Your instructions:
In the material below, rewrite only the lines starting with the line that contains "- [ ] Code-first" and going on through the line that contains "guardrails - not" as a numbered list, leaving out blank lines.

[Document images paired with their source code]
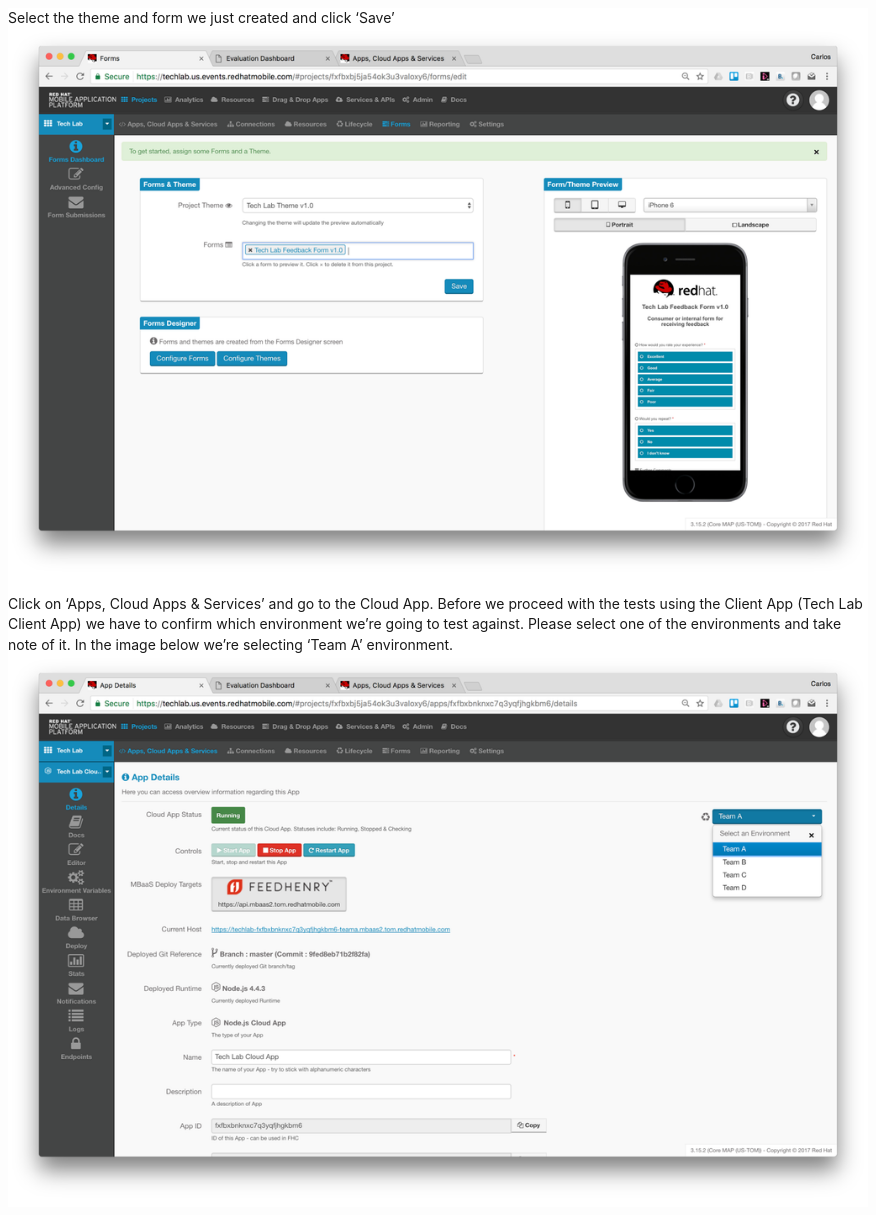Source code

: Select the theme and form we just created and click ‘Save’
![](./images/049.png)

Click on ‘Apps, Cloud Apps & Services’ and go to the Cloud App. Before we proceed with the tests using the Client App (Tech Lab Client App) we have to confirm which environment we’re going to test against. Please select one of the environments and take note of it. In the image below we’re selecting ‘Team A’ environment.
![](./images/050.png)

---

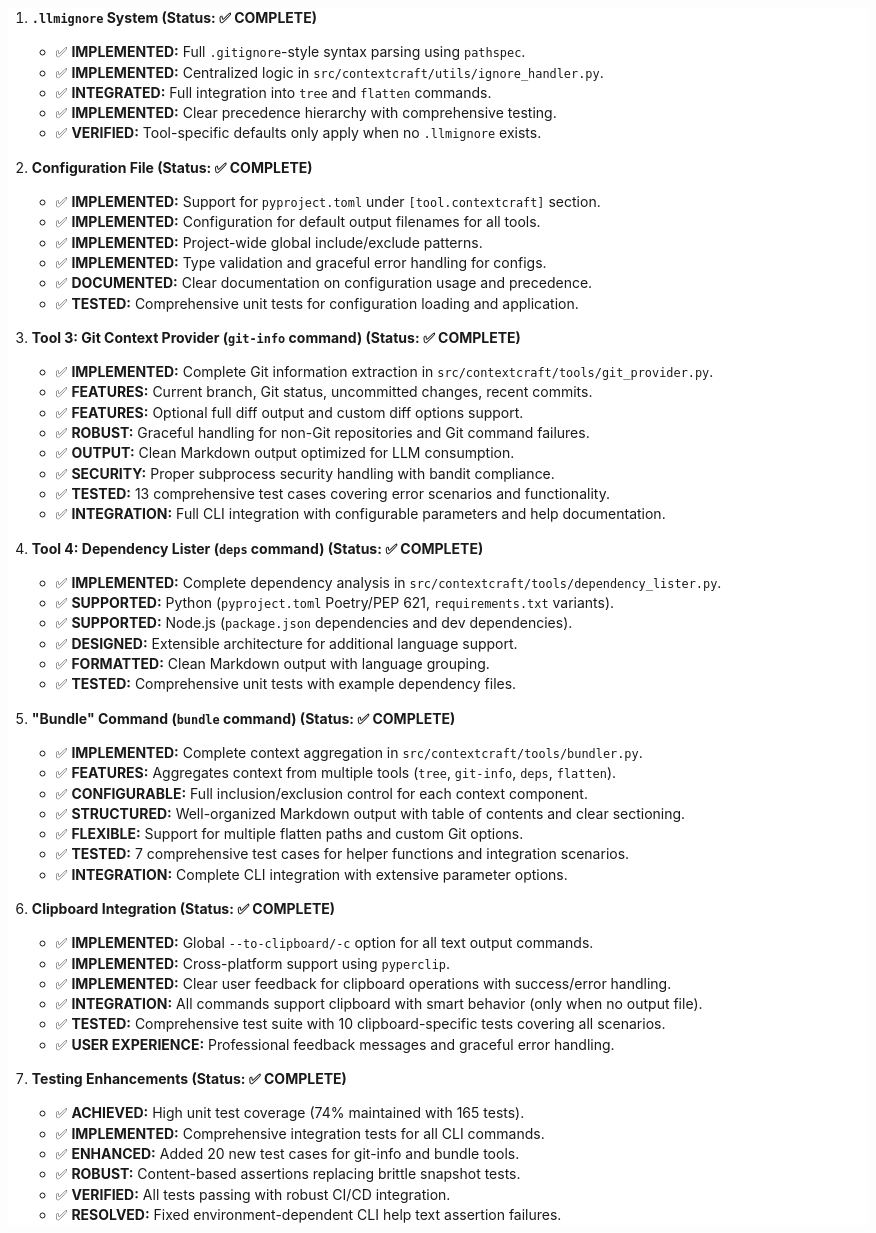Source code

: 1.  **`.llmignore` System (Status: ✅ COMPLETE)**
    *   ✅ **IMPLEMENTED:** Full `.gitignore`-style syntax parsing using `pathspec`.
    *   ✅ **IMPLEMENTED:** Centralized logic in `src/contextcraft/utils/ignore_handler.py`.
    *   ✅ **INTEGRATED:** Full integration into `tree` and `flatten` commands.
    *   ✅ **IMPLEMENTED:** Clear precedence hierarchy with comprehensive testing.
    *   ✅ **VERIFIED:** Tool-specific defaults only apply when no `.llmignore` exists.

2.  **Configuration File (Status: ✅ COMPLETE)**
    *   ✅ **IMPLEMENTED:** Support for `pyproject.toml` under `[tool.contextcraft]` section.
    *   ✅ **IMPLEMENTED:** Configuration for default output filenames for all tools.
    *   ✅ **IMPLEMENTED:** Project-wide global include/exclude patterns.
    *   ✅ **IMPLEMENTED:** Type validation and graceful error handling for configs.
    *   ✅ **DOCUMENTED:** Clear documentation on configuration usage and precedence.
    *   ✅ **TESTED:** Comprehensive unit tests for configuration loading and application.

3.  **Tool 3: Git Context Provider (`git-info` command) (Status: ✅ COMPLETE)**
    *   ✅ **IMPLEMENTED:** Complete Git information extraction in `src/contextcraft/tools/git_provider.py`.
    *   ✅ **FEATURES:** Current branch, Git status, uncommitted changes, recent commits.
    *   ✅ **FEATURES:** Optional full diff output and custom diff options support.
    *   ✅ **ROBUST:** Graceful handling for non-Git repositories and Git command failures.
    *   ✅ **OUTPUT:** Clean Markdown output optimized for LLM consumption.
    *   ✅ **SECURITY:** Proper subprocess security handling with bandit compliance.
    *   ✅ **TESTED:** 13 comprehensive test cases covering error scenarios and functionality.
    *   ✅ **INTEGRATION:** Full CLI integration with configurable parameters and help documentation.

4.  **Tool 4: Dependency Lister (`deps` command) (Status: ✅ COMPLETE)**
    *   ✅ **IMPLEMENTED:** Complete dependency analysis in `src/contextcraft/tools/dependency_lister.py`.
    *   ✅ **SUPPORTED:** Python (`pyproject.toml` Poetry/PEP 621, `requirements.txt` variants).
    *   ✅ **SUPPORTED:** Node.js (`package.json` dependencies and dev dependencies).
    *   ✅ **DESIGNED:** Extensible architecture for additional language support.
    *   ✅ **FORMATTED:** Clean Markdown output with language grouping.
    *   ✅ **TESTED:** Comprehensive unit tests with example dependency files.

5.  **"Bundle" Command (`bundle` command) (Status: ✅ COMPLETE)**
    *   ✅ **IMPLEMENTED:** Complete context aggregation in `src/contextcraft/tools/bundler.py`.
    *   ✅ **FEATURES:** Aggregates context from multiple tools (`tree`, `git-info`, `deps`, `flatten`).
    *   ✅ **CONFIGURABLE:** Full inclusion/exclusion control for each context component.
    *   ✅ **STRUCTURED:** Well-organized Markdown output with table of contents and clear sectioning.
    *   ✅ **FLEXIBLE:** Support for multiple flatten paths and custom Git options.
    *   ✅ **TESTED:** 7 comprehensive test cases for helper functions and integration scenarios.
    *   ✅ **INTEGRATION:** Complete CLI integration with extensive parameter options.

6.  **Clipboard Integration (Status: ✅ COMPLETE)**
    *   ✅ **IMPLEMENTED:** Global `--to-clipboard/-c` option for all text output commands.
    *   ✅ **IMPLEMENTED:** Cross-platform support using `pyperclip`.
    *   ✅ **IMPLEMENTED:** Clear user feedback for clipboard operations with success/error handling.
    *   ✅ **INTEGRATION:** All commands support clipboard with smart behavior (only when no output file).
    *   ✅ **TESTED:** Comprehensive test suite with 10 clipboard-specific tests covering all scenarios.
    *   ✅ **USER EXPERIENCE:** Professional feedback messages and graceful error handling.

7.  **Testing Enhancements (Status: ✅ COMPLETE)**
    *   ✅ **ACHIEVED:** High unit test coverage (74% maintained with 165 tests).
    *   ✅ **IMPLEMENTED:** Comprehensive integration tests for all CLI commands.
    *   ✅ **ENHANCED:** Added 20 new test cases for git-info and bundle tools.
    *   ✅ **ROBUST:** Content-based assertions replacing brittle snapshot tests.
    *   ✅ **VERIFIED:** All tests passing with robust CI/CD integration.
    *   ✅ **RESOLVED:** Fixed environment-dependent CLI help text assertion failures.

==

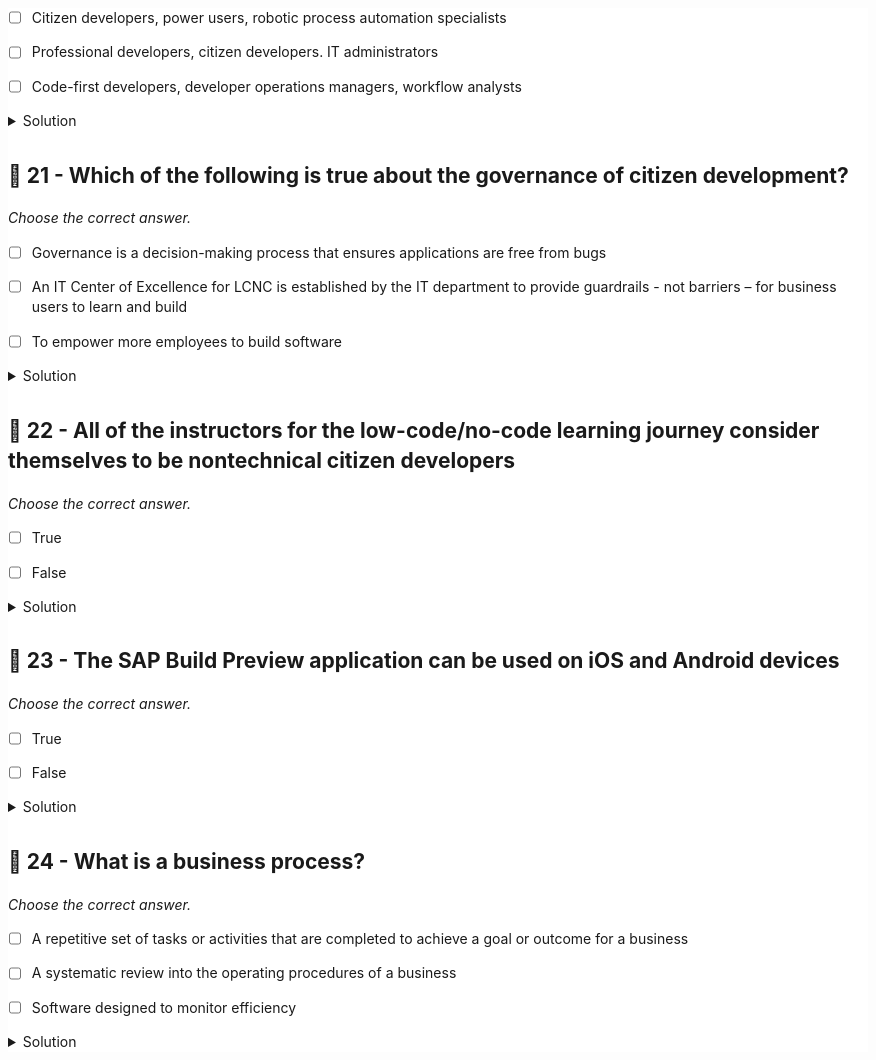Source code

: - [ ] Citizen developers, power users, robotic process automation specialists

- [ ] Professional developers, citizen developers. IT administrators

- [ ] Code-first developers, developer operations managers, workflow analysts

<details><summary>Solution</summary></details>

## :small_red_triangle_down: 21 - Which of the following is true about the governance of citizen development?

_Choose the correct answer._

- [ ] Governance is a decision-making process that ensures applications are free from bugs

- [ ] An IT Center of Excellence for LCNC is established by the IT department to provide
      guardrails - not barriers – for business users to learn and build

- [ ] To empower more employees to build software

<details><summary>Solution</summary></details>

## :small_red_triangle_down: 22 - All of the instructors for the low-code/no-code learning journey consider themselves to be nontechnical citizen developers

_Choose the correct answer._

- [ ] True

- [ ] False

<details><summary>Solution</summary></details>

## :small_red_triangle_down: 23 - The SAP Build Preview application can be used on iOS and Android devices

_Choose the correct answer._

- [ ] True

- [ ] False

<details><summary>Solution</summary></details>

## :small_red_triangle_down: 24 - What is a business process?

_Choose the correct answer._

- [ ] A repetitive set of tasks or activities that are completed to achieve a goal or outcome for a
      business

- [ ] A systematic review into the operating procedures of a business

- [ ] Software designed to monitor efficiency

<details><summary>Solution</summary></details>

Task output:
1. - [ ] Code-first developers, developer operations managers, workflow analysts
2. <details><summary>Solution</summary></details>
3. ## :small_red_triangle_down: 21 - Which of the following is true about the governance of citizen development?
4. _Choose the correct answer._
5. - [ ] Governance is a decision-making process that ensures applications are free from bugs
6. - [ ] An IT Center of Excellence for LCNC is established by the IT department to provide
7.       guardrails - not barriers – for business users to learn and build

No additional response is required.